Berkata Abdullah bin Mubarak rahimahullahu:
طلبت الأدب ثلاثين سنة وطلبت العلم عشرين سنة كانوا يطلبون الأدب ثم العلم
“Saya mempelajari adab selama 30 tahun dan saya mempelajari ilmu (agama) selama 20 tahun. Dan adalah mereka (para ulama Salaf) memulai pelajaran mereka dengan mempelajari adab terlebih dahulu, kemudian baru ilmu”. [Ghayatun-Nihayah fi Thobaqotil Qurro I/446, cetakan pertama, Maktabah Ibnu Taimiyyah, Maktabah Syamilah]
Dan kita tetap terus menuntut ilmu untuk memperbaiki akhlak kita, karena ilmu agama yang shahih tidak akan masuk dan menetap dalam seseorang yang mempunyai jiwa yang buruk.
Imam Al Ghazali rahimahullahu berkata:
“Kami dahulu menuntut ilmu bukan karena Allah taala. Akan tetapi ilmu enggan, kecuali hanya karena Allah taala.” [Thabaqat Asy Syafi’iyah, dinukil dari tulisan ustadz Kholid syamhudi, Lc, majalah Assunah].
Jadi hanya ada kemungkinan ilmu agama tidak akan menetap pada kita, ataupun ilmu agama itu akan memperbaiki kita. Jika kita terus menerus menuntut ilmu agama, maka insyaAllah ilmu tersebut akan memperbaiki akhlak kita dan pribadi kita.
Mari Kita Perbaiki Akhlak untuk Dakwah
“Orang Salafi itu ilmunya bagus, ilmiah dan masuk akal, tapi keras dan mau menang sendiri.” [pengakuan seseorang kepada penulis]

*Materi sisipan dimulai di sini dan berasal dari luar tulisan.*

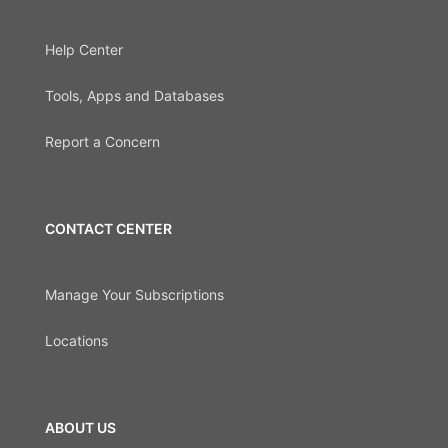
Help Center
Tools, Apps and Databases
Report a Concern
CONTACT CENTER
Manage Your Subscriptions
Locations
ABOUT US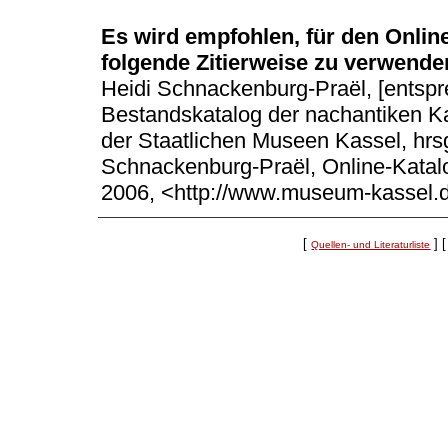
Es wird empfohlen, für den Onli
folgende Zitierweise zu verwende
Heidi Schnackenburg-Praël, [entsprec
Bestandskatalog der nachantiken 
der Staatlichen Museen Kassel, hrs
Schnackenburg-Praël, Online-Katal
2006, <http://www.museum-kassel.
[
]
[
Quellen- und Literaturliste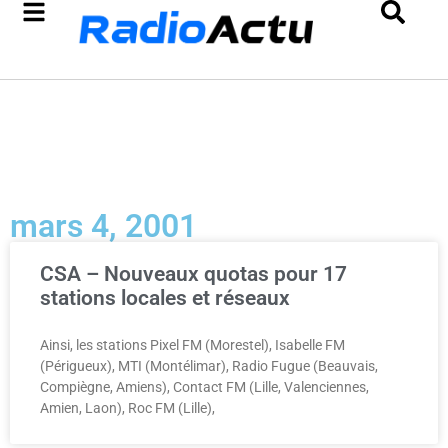
mars 4, 2001
CSA – Nouveaux quotas pour 17
stations locales et réseaux
Ainsi, les stations Pixel FM (Morestel), Isabelle FM
(Périgueux), MTI (Montélimar), Radio Fugue (Beauvais,
Compiègne, Amiens), Contact FM (Lille, Valenciennes,
Amien, Laon), Roc FM (Lille),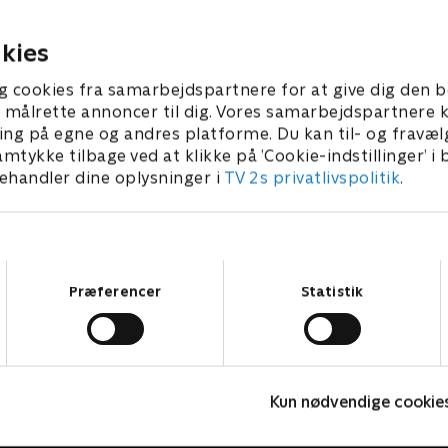
geniale gadgets til at opfind
ituationer.
023 • 22 min
af svære situationer.
1. januar 2023 • 22 min
kies
g cookies fra samarbejdspartnere for at give dig den b
l at målrette annoncer til dig. Vores samarbejdspartner
ing på egne og andres platforme. Du kan til- og fravæl
amtykke tilbage ved at klikke på ’Cookie-indstillinger’ i
handler dine oplysninger i
TV 2s privatlivspolitik
.
Samtykkevalg
Præferencer
Statistik
Miniteve: Musikinstrumenter
O
Kun nødvendige cookie
Børneserier • 1 sæsoner
B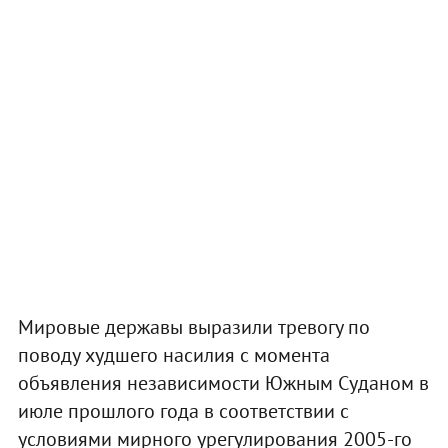
Мировые державы выразили тревогу по
поводу худшего насилия с момента
объявления независимости Южным Суданом в
июле прошлого года в соответствии с
условиями мирного урегулирования 2005-го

Karena akhlak buruk, beberapa orang menilai dakwah Ahlus Sunnah adalah dakwah yang keras, kaku, mau menang sendiri, sehingga beberapa orang lari dari dakwah dan menjauh. Sehingga dakwah gagal karena rusaknya ahklak pelaku dakwah itu sendiri. Padahal Rasulullah ﷺ bersabda:
“Mudahkan dan jangan mempersulit. Berikan kabar gembira dan jangan membuat manusia lari” [HR. Bukhari, Kitabul ‘Ilmi no.69]

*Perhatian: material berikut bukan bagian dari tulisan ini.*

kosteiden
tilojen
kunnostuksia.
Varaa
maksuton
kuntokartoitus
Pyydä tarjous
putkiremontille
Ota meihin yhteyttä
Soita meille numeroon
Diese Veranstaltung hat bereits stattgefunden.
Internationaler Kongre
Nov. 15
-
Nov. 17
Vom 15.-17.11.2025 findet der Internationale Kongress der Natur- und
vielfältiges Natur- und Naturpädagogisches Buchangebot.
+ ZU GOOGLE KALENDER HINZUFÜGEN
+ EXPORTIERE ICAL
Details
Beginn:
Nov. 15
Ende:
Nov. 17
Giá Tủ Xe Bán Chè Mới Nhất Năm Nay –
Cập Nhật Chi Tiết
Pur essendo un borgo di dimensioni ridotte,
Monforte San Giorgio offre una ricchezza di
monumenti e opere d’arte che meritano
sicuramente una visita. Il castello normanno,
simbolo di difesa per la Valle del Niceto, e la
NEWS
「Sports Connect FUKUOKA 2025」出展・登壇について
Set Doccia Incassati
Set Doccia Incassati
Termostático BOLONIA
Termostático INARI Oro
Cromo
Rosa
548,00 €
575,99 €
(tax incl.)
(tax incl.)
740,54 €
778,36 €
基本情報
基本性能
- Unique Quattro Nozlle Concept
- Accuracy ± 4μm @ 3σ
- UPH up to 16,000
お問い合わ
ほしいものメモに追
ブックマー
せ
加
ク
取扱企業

Karena akhlak yang buruk pula Ahlus Sunnah berpecah belah, saling tahzir, saling menjauhi, yang setelah dilihat-lihat, sumber perpecahan adalah perasaan hasad dan dengki, baik antar ustadz ataupun antar muridnya. Dan kita patut berkaca pada sejarah, bagaimana Islam dan dakwah bisa berkembang karena akhlak pendakwahnya yang mulia.
Jangan lupa berdoa agar akhlak kita menjadi baik
Dari Ali bin Abi Thalib radhiAllahu ‘anhu, bahwa Rasulullah ﷺ dalam salah satu doanya beliau mengucapkan:
“Ya Allah, tunjukkanlah aku pada akhlak yang paling baik, karena tidak ada yang bisa menunjukkannya selain Engkau. Ya Allah, jauhkanlah aku dari akhlak yang tidak baik, karena tidak ada yang mampu menjauhkannya dariku selain Engkau.” [HR. Muslim 771, Abu Dawud 760, Tirmidzi 3419]
“Ya Allah, aku berlindung kepadamu dari akhlak, amal dan hawa nafsu yang mungkar.” [HR. Tirmidzi no. 3591, dishohihkan oleh Al-Albani dalam Dzolalul Jannah: 13]
Wa shallallahu ‘ala nabiyyina Muhammad wa ‘ala alihi wa shohbihi ajma’in. Walamdulillahi robbil ‘alamin.